Een bestand uploaden naar een map
Upload een bestand naar een map met behulp van de cmdlet New-AzDataLakeGen2Item .
In dit voorbeeld wordt een bestand met de naam upload.txt
geüpload naar een map met de naam my-directory
.
$localSrcFile = "upload.txt"
$filesystemName = "my-file-system"
$dirname = "my-directory/"
$destPath = $dirname + (Get-Item $localSrcFile).Name
New-AzDataLakeGen2Item -Context $ctx -FileSystem $filesystemName -Path $destPath -Source $localSrcFile -Force
In dit voorbeeld wordt hetzelfde bestand geüpload, maar worden de machtigingen, umask, eigenschapswaarden en metagegevenswaarden van het doelbestand ingesteld. In dit voorbeeld worden deze waarden ook afgedrukt op de console.

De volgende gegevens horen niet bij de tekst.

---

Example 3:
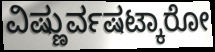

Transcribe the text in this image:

ವಿಷ್ಣುರ್ವಷಟ್ಕಾರೋ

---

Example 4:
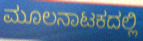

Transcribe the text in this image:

ಮೂಲನಾಟಕದಲ್ಲಿ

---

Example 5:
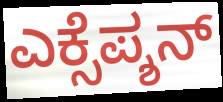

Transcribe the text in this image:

ಎಕ್ಸೆಪ್ಶನ್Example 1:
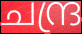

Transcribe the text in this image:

ചന്ദ്ര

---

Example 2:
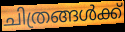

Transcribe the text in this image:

ചിത്രങ്ങൾക്ക്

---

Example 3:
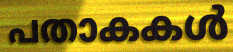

$file = New-AzDataLakeGen2Item -Context $ctx -FileSystem $filesystemName -Path $destPath -Source $localSrcFile -Permission rwxrwxrwx -Umask ---rwx--- -Property @{"ContentEncoding" = "UDF8"; "CacheControl" = "READ"} -Metadata @{"tag1" = "value1"; "tag2" = "value2" }
$file1
$file1.Properties
$file1.Properties.Metadata
Notitie
Als u een bestand wilt uploaden naar de hoofdmap van de container, laat u de -Path
parameter weg.
Bestandseigenschappen weergeven
In dit voorbeeld wordt een bestand opgehaald met behulp van de cmdlet Get-AzDataLakeGen2Item en worden de eigenschapswaarden vervolgens afgedrukt naar de console.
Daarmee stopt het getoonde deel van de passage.